Exercise task:
Report every line in the records below that contains the string "depth". Case counts.
* START *
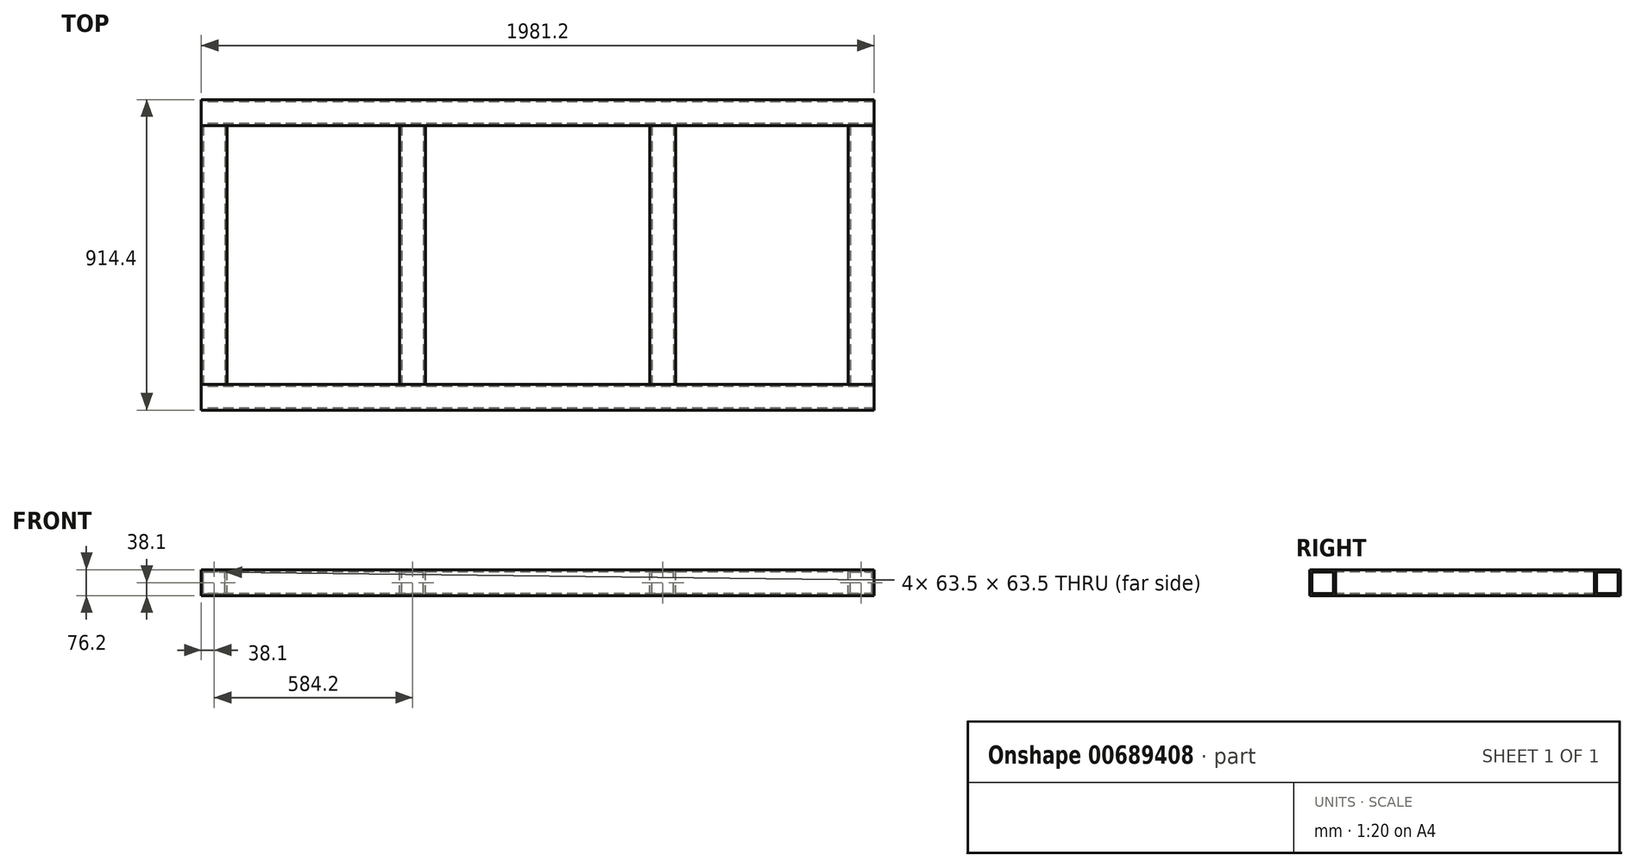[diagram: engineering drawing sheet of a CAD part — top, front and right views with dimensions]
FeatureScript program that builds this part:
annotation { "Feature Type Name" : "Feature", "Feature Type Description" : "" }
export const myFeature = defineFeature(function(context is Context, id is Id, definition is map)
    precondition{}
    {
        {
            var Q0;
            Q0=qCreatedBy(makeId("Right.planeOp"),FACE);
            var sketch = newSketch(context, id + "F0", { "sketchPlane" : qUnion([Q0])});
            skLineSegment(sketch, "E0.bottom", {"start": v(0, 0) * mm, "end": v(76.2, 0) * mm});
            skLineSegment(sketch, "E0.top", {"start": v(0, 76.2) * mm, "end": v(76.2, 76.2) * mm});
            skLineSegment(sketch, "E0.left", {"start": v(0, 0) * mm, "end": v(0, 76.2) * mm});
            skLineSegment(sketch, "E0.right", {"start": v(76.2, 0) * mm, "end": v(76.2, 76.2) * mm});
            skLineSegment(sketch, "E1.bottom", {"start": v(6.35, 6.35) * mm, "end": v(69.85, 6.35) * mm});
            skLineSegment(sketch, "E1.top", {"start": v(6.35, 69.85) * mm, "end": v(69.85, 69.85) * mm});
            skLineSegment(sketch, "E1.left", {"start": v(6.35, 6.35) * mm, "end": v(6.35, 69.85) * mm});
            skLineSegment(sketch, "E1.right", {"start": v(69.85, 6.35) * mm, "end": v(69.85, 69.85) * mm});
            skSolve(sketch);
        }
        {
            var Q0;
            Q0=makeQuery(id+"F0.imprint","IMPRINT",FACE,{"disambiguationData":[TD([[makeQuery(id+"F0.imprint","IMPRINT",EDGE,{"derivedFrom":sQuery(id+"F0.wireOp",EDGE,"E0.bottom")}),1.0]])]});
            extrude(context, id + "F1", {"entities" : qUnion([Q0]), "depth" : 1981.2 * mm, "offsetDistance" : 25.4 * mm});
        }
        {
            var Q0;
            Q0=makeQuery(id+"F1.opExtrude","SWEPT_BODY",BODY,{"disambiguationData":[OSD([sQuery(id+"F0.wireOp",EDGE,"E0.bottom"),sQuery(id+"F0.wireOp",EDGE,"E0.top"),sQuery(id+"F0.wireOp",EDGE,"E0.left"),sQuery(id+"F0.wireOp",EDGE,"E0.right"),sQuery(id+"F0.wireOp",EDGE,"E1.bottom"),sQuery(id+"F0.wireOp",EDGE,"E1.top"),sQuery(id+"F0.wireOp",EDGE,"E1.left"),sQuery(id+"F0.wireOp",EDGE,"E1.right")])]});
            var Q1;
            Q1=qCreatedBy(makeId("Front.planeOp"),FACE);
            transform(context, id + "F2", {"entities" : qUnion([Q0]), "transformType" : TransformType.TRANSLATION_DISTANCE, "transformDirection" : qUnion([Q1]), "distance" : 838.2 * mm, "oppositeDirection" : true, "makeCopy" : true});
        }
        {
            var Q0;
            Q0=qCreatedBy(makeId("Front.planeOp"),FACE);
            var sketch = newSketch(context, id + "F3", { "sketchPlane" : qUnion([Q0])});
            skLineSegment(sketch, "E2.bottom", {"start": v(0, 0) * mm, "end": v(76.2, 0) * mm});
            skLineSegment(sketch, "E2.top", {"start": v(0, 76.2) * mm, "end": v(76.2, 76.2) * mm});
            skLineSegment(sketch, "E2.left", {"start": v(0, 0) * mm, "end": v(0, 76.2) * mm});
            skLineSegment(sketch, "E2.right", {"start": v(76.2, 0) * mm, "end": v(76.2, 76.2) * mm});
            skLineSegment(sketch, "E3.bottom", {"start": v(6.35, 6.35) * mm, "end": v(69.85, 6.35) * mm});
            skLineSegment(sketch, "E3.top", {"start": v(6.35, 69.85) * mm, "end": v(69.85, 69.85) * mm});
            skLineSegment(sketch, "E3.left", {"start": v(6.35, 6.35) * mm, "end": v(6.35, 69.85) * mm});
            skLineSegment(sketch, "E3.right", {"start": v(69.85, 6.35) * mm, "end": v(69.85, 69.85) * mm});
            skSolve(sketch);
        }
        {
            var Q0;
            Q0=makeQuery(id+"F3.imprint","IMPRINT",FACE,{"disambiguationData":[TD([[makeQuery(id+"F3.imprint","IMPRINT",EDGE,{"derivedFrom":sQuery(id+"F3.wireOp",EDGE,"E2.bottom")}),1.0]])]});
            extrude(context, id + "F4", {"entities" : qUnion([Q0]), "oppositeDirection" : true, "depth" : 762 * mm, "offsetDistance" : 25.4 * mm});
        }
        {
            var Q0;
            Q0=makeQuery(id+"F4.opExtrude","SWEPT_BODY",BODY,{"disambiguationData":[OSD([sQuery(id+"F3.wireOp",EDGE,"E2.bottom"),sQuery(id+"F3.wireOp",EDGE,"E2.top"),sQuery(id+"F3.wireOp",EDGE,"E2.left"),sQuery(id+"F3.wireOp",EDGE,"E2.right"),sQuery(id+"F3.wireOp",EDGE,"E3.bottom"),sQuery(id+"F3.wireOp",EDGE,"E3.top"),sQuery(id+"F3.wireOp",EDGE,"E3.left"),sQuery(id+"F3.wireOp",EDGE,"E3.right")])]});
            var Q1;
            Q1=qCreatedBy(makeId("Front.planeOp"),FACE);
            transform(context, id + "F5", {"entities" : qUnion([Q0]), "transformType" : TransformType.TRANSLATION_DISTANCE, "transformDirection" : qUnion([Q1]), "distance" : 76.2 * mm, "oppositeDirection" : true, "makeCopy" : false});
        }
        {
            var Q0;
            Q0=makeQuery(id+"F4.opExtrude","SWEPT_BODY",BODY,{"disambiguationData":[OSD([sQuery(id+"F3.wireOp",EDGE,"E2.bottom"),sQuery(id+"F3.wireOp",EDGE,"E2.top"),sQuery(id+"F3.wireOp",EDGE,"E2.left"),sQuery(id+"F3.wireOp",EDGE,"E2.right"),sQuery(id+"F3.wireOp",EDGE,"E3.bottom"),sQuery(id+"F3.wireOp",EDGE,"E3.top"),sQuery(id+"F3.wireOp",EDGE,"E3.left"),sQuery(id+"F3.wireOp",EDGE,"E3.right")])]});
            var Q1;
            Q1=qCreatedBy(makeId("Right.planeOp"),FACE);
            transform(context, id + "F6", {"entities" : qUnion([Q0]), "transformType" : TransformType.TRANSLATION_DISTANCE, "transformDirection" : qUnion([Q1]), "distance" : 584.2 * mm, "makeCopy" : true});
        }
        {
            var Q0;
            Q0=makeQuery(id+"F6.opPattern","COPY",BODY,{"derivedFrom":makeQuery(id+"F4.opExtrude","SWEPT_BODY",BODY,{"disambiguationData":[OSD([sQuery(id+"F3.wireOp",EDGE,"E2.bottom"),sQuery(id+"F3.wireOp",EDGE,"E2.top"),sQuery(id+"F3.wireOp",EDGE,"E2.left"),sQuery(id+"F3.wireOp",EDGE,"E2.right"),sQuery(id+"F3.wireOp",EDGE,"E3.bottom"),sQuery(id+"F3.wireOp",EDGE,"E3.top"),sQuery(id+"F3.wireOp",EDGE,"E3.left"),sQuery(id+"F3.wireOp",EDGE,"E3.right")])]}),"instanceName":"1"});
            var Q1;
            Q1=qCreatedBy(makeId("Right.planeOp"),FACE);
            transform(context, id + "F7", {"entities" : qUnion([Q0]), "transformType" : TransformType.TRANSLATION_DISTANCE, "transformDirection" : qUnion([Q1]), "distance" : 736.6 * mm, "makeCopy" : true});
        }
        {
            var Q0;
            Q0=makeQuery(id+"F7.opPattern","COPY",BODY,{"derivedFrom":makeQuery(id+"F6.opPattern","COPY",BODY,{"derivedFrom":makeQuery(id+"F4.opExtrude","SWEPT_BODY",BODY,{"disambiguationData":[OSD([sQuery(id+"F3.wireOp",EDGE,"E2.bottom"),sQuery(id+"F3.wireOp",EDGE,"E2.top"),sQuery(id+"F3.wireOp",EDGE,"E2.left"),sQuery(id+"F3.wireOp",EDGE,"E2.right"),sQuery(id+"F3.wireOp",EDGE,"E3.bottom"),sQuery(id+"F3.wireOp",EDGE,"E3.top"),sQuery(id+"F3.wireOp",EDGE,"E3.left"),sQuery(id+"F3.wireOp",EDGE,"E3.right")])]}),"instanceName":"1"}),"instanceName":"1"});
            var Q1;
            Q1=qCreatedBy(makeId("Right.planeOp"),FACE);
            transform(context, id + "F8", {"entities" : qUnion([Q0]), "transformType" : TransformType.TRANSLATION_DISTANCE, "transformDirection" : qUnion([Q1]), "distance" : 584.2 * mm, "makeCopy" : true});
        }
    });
* END *
Response below:
            extrude(context, id + "F1", {"entities" : qUnion([Q0]), "depth" : 1981.2 * mm, "offsetDistance" : 25.4 * mm});
            extrude(context, id + "F4", {"entities" : qUnion([Q0]), "oppositeDirection" : true, "depth" : 762 * mm, "offsetDistance" : 25.4 * mm});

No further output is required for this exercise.